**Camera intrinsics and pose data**
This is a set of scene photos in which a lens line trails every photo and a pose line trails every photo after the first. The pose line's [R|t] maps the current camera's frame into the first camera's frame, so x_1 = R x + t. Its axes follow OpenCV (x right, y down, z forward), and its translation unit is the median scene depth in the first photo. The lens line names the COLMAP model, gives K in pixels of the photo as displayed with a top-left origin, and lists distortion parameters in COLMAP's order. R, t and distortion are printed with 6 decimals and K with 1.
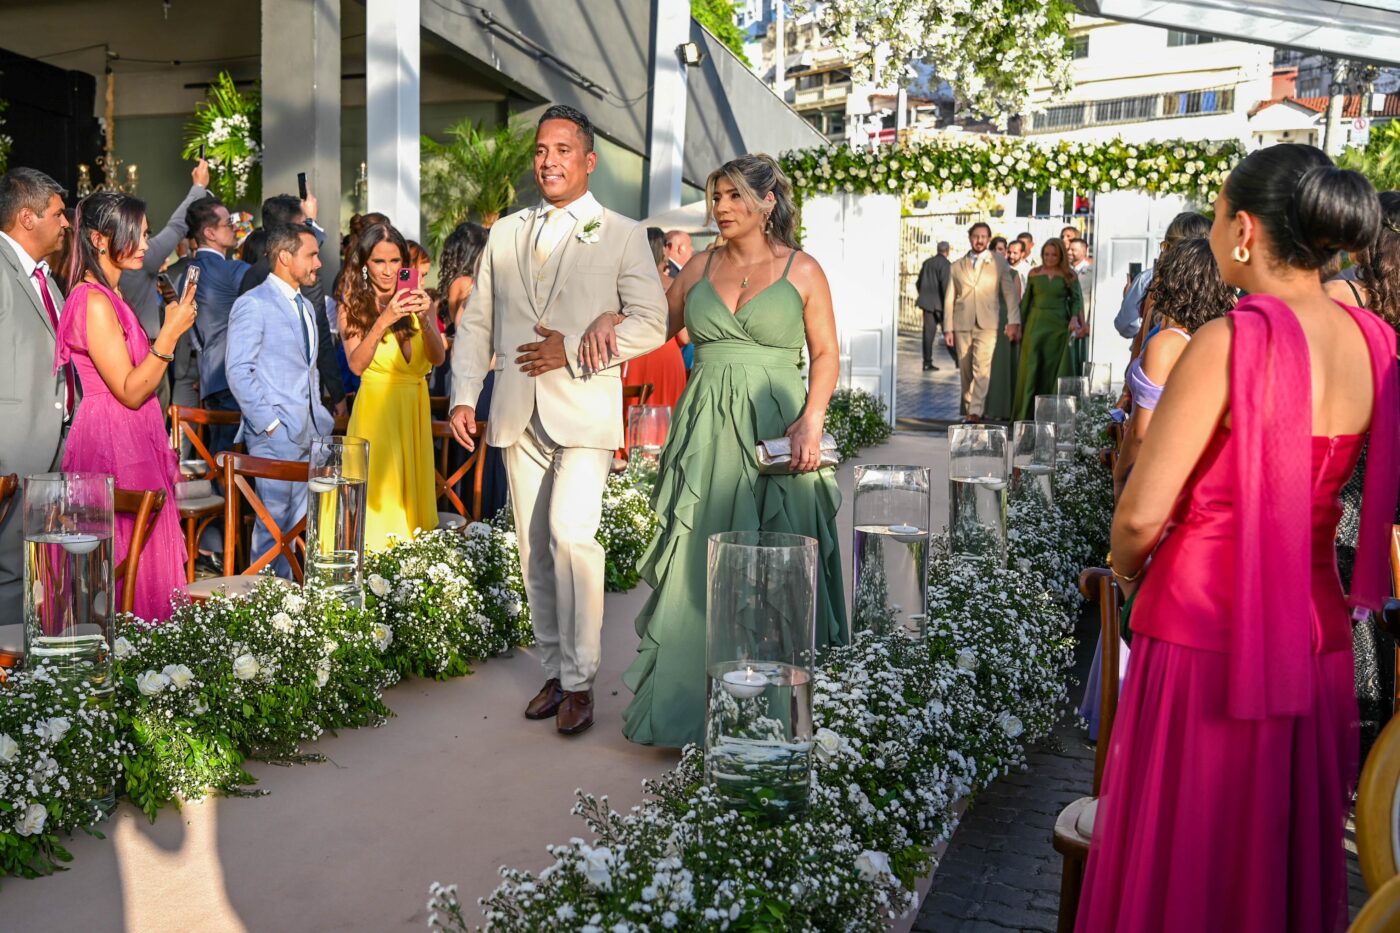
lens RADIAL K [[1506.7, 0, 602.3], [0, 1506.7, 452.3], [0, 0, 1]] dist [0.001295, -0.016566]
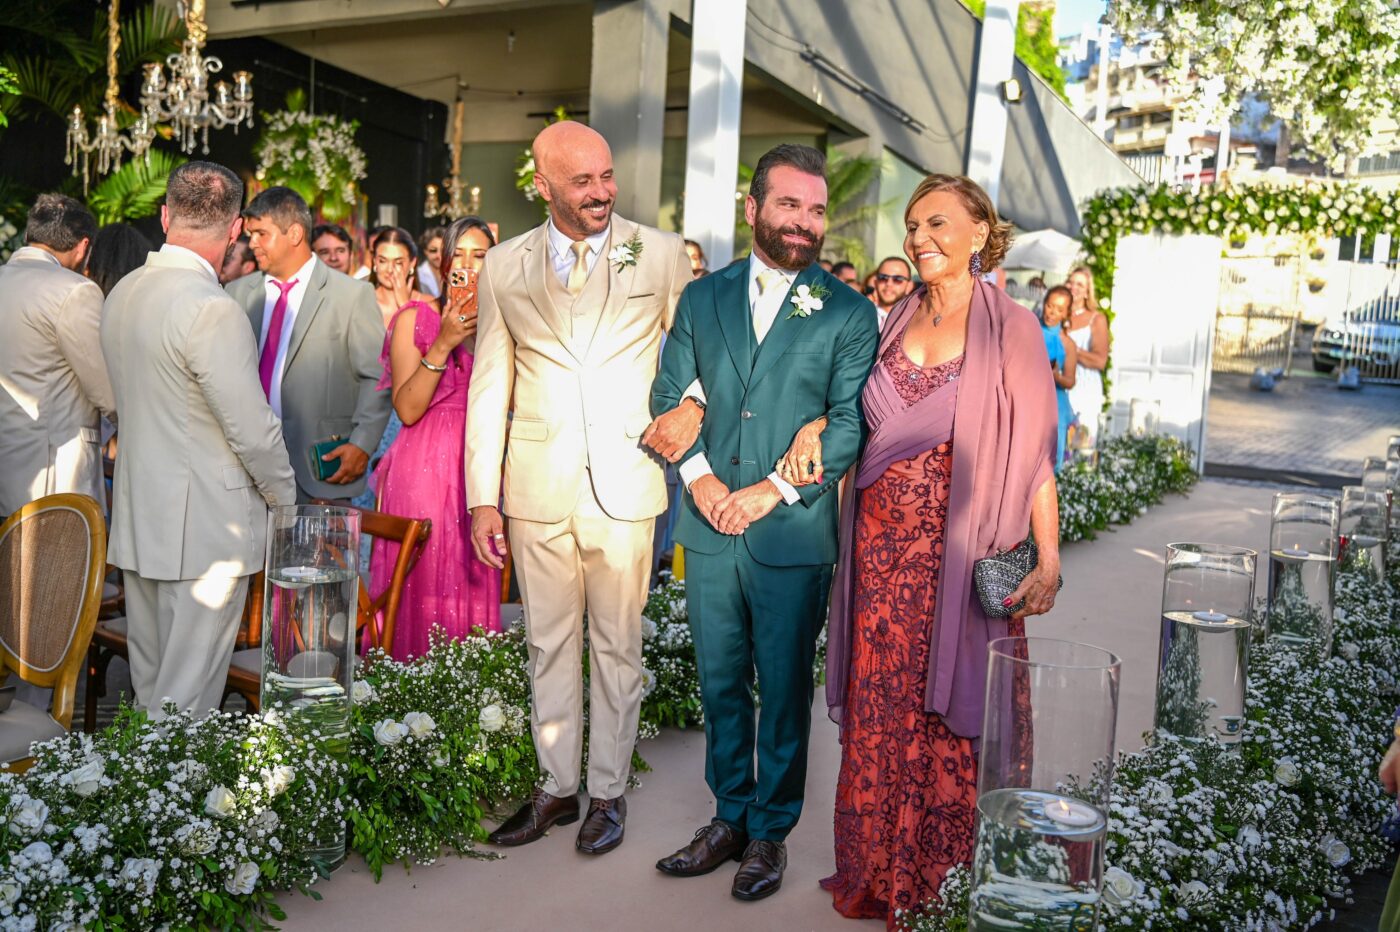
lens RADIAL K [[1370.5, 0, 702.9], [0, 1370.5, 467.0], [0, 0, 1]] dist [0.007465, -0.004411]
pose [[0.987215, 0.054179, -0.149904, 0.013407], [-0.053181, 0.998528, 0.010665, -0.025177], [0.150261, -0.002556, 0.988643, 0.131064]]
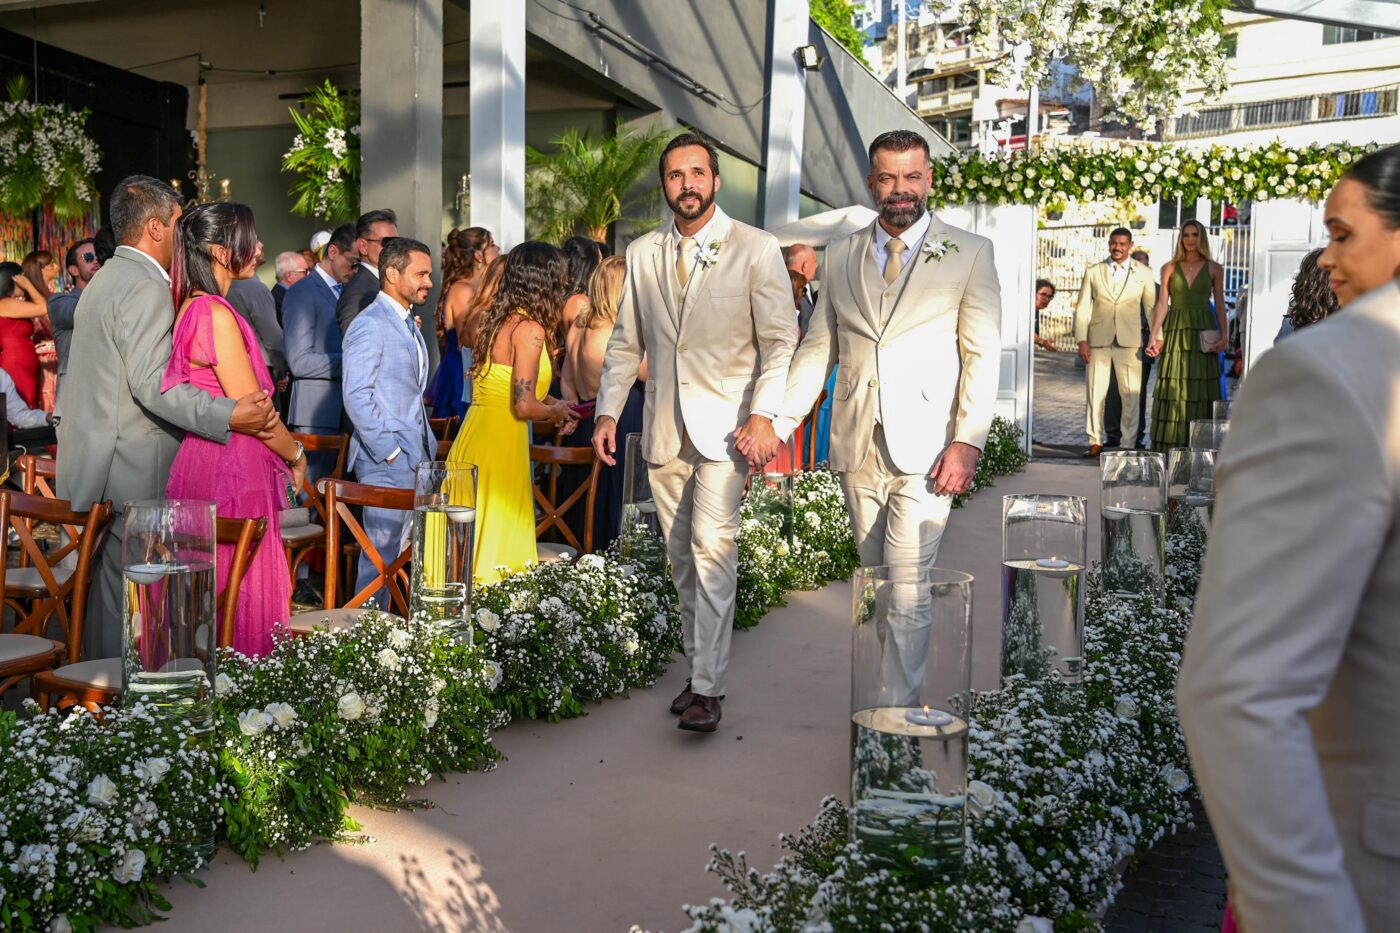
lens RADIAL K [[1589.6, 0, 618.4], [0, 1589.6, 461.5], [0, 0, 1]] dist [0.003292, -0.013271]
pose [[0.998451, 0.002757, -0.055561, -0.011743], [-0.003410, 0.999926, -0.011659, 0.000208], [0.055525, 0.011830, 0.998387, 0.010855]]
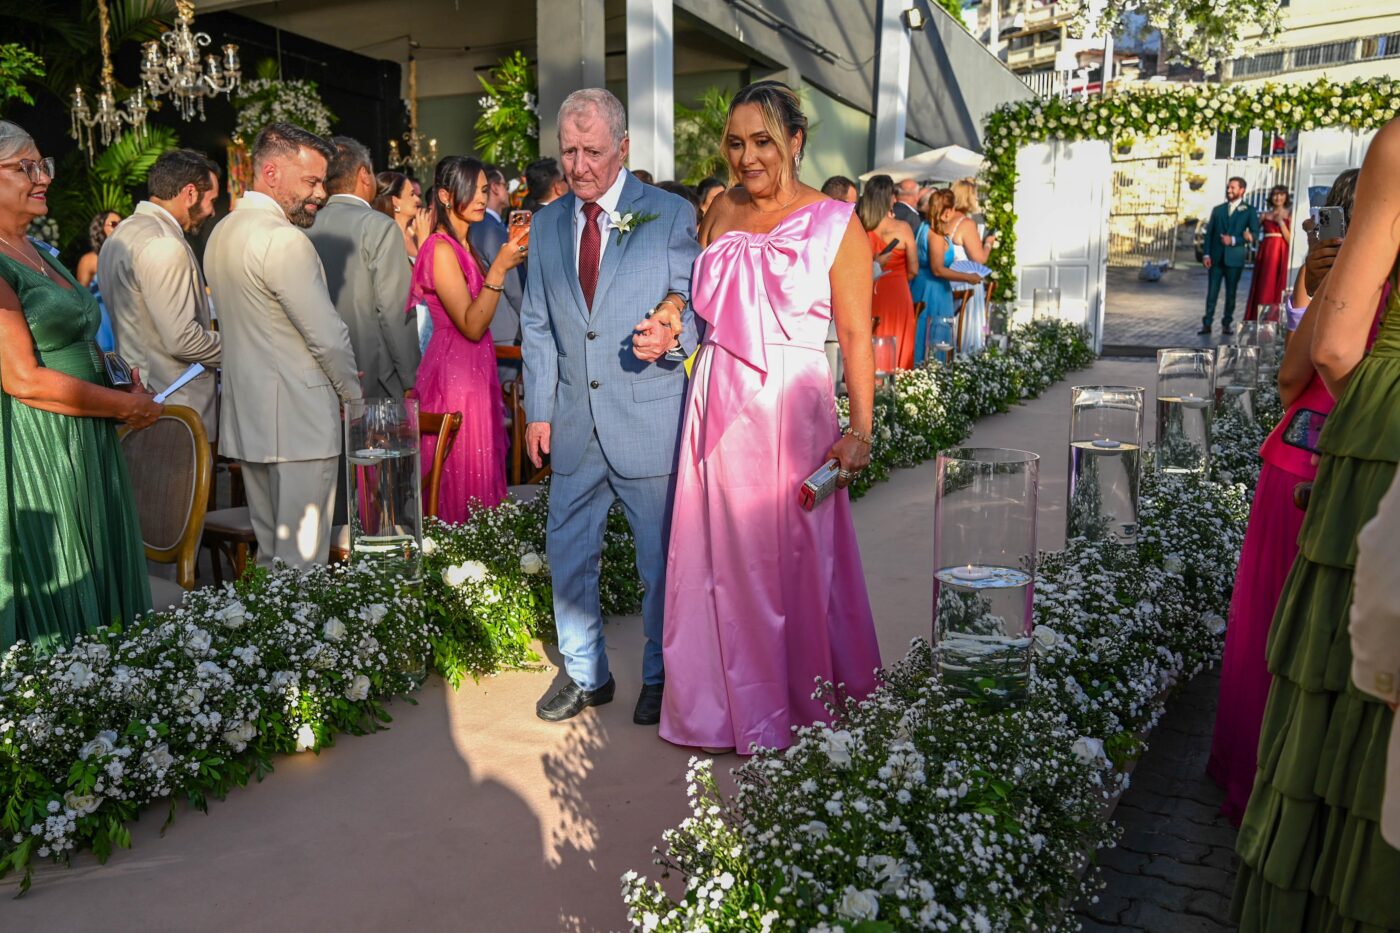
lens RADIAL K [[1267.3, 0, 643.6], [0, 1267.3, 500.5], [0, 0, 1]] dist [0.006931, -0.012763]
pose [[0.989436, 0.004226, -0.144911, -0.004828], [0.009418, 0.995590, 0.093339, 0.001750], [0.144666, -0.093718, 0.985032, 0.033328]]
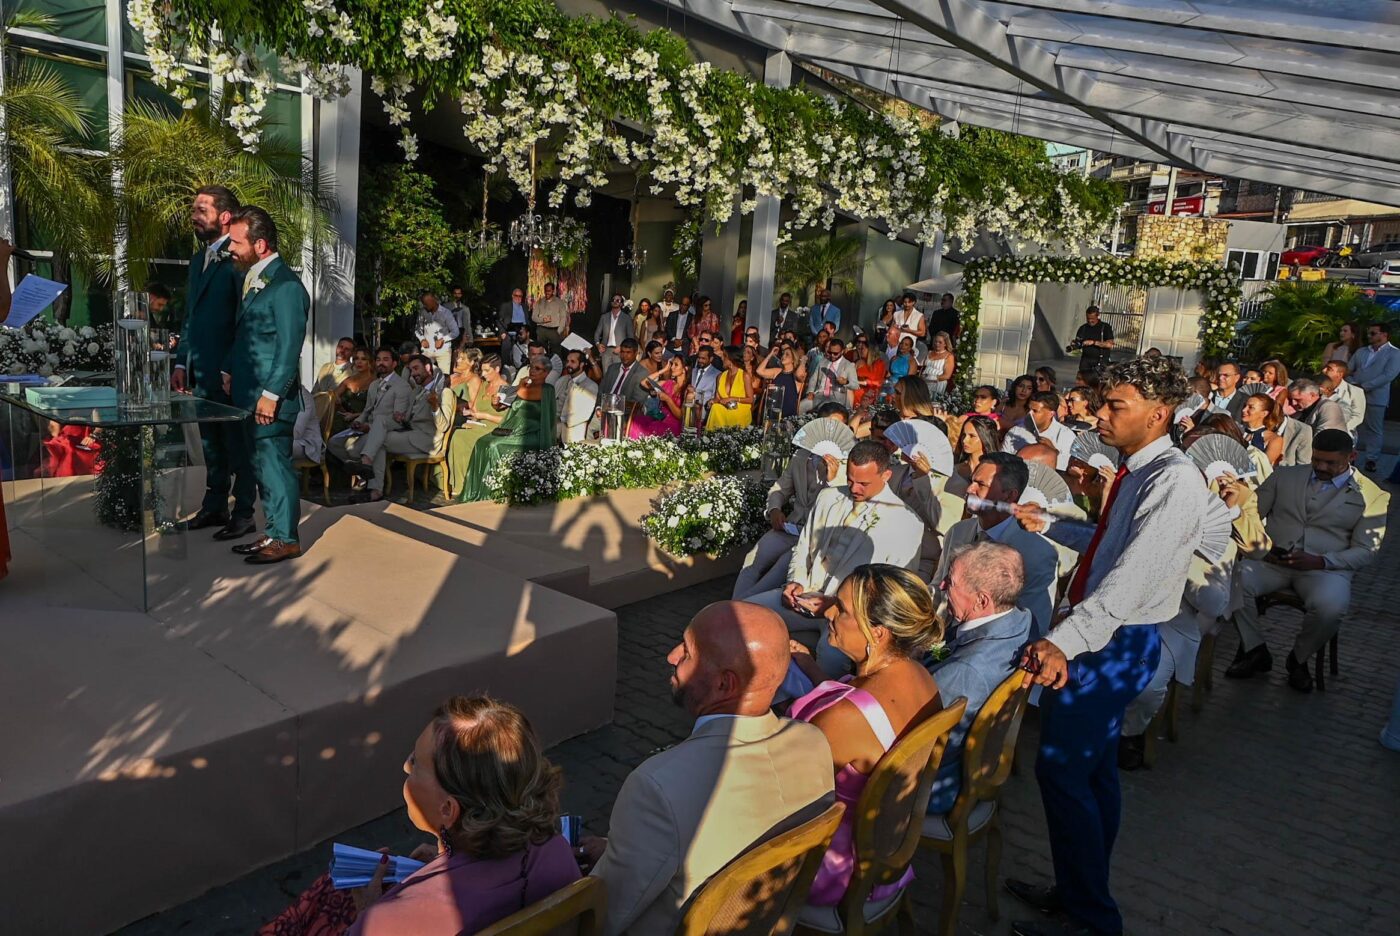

**What to do**
Return the records above verbatim, images excluded.

**Task answer**
This is a set of scene photos in which a lens line trails every photo and a pose line trails every photo after the first. The pose line's [R|t] maps the current camera's frame into the first camera's frame, so x_1 = R x + t. Its axes follow OpenCV (x right, y down, z forward), and its translation unit is the median scene depth in the first photo. The lens line names the COLMAP model, gives K in pixels of the photo as displayed with a top-left origin, and lists distortion parameters in COLMAP's order. R, t and distortion are printed with 6 decimals and K with 1.
lens RADIAL K [[1506.7, 0, 602.3], [0, 1506.7, 452.3], [0, 0, 1]] dist [0.001295, -0.016566]
lens RADIAL K [[1370.5, 0, 702.9], [0, 1370.5, 467.0], [0, 0, 1]] dist [0.007465, -0.004411]
pose [[0.987215, 0.054179, -0.149904, 0.013407], [-0.053181, 0.998528, 0.010665, -0.025177], [0.150261, -0.002556, 0.988643, 0.131064]]
lens RADIAL K [[1589.6, 0, 618.4], [0, 1589.6, 461.5], [0, 0, 1]] dist [0.003292, -0.013271]
pose [[0.998451, 0.002757, -0.055561, -0.011743], [-0.003410, 0.999926, -0.011659, 0.000208], [0.055525, 0.011830, 0.998387, 0.010855]]
lens RADIAL K [[1267.3, 0, 643.6], [0, 1267.3, 500.5], [0, 0, 1]] dist [0.006931, -0.012763]
pose [[0.989436, 0.004226, -0.144911, -0.004828], [0.009418, 0.995590, 0.093339, 0.001750], [0.144666, -0.093718, 0.985032, 0.033328]]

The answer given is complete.